Changes in proinflammatory cytokines, neuropeptides, and microglia in an animal model of monosodium iodoacetate‐induced hip osteoarthritis

The aim of this study was to investigate the local production of proinflammatory cytokines, pain‐related sensory innervation of dorsal‐root ganglia (DRG), and spinal changes in a rat model of induced hip osteoarthritis (OA). Seventy‐five Sprague–Dawley rats were used, including 25 controls and 50 injected into the right hip joints (sham group, injected with 25 µl of sterile saline: N = 25; and monosodium iodoacetate (MIA) group, injected with 25 µl of sterile saline with 2 mg of MIA: N = 25). We measured the local production of TNF‐α, immunoreactive (‐ir) neurons for calcitonin gene‐related peptide (CGRP), and growth associated protein‐43 (GAP‐43) in DRG, and immunoreactive neurons for ionized‐calcium‐binding adaptor molecule‐1 (Iba‐1) in the dorsal horn of spinal cord, on post‐induction days 7, 14, 28, 42, and 56 (N = 5 rats/group/time point).
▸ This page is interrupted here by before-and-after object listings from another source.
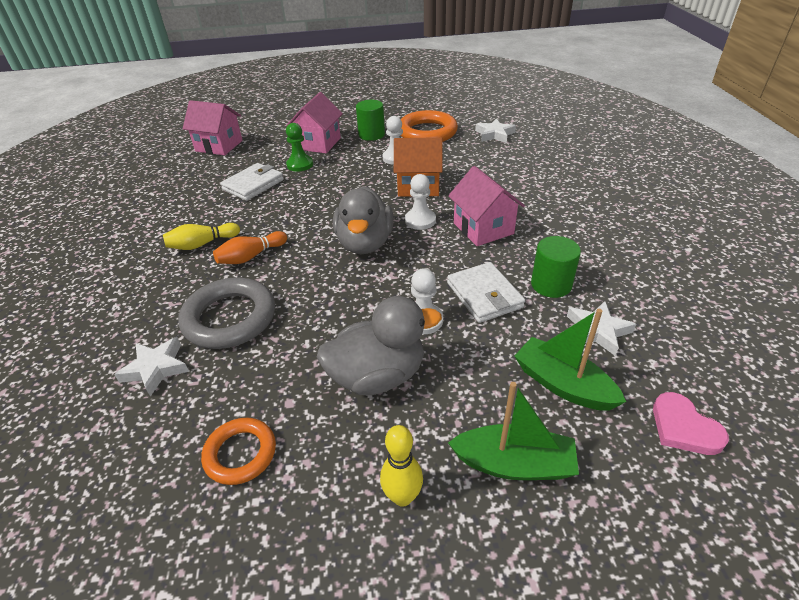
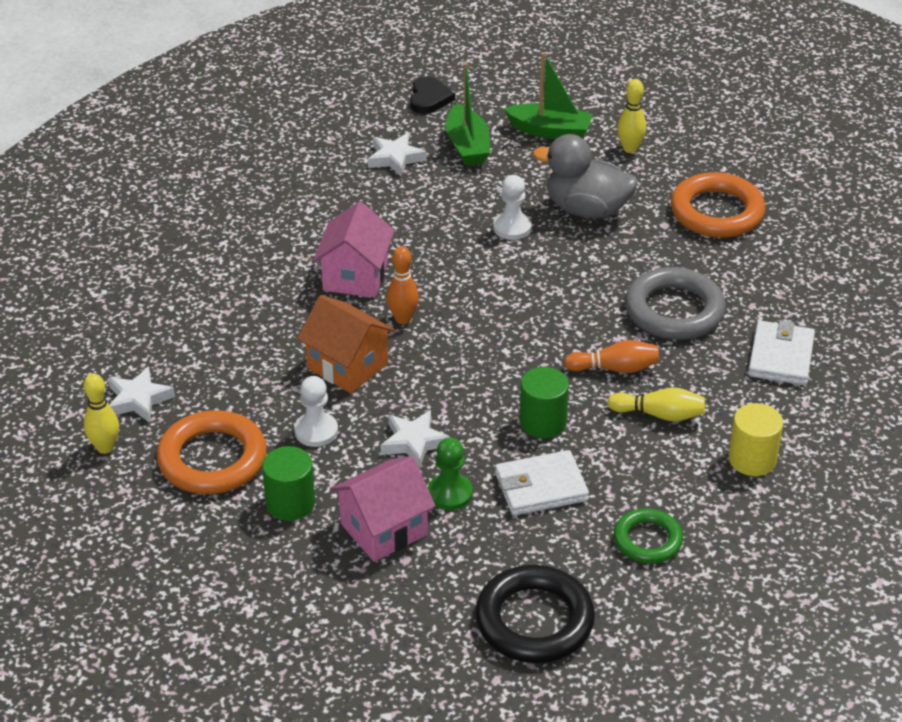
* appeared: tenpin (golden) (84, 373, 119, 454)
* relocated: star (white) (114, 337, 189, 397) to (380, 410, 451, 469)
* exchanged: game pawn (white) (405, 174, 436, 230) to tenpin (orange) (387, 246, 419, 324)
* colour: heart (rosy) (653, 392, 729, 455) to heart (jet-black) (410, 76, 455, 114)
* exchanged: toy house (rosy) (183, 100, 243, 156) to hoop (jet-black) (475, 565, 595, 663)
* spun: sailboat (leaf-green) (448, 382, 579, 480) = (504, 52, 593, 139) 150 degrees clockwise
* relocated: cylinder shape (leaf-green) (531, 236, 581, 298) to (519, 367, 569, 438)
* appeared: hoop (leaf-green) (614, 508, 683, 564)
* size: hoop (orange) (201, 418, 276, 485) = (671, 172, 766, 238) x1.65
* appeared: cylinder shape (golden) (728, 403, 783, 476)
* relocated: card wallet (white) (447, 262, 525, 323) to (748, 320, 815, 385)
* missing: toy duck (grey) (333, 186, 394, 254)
For post‐induction days 7–42, the MIA group presented significantly elevated concentrations of TNF‐α than the other groups (p < 0.01), and a higher expression of CGRP‐ir in FG‐labeled DRG neurons than the sham group (p < 0.01). MIA rats also presented significantly more FG‐labeled GAP‐43‐ir DRG neurons than the sham group on post‐induction days 28, 42, and 56 (p < 0.05), and a significantly higher number of Iba‐1‐ir microglia in the ipsilateral dorsal horn than the other groups, on post‐induction days 28, 42, and 56. The results suggest that in rat models, pain‐related pathologies due to MIA‐induced hip OA, originate from inflammation caused by cytokines, which leads to progressive, chronic neuronal damage that may cause neuropathic pain.